The main takeaways from the analyses that we have done after applying the preprocessing steps:

  • 2023 have 3 games that have strong popularity which can overtake the performance of other games that are released earlier in the top 10 most popular games globally.
  • Most popular games have the same developers and publishers.

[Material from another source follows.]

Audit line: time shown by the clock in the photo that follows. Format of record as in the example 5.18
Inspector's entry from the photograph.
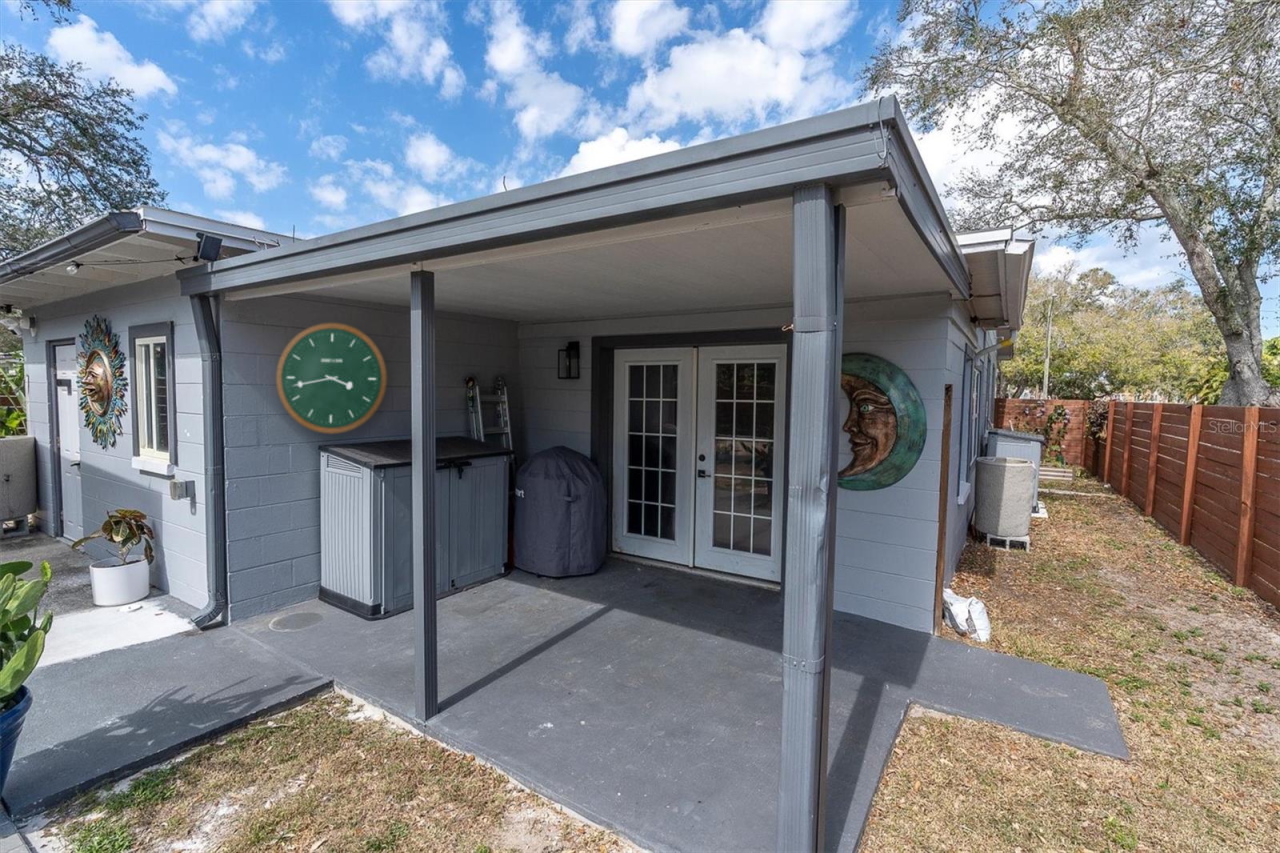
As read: 3.43
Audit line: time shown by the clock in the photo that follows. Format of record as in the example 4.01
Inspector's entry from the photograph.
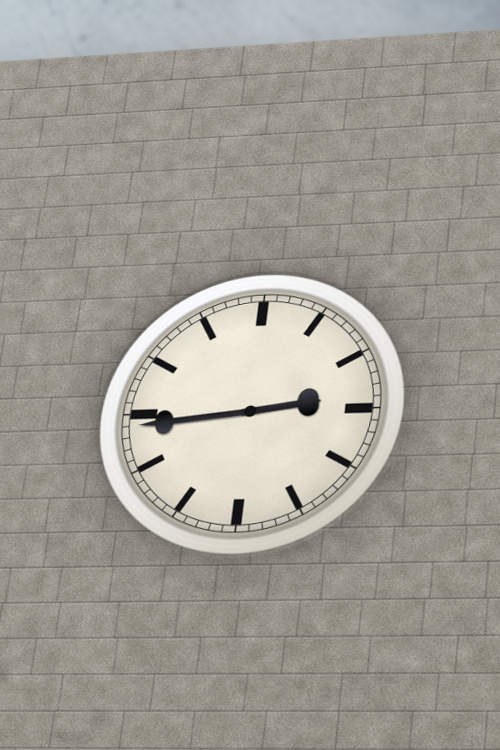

  • The number of games released each year have increased until 2023 where as until October 2023, the number of games released only 2,233 games compared with 10,205 games in 2022 which might indicates that trend for the number of new games in 2023 might be decreasing.
  • The average price of games have decreased until 2021 where it increased because of the decrease in new free games and increase in new paid games.
  • Indie games have been on increasing trends starting from 2012 and Casual genre have been on increasing trends starting from 2014.
  • Strategy genre have been overtaken by Simulation genre in the top 5 starting from 2016 which might indicated that game industry have been trying to shift the direction of their new games to more simple and casual game instead of strategy and complex game.
  • Single-player games have always been strong and followed by multi-player or pvp games that have been stable until 2021 where it started to decrease which might indicates that future games direction is single-player focused.
  • The support for the foreign (other than English) languages have been in increasing trend until in 2022 where it started to falldown a little bit.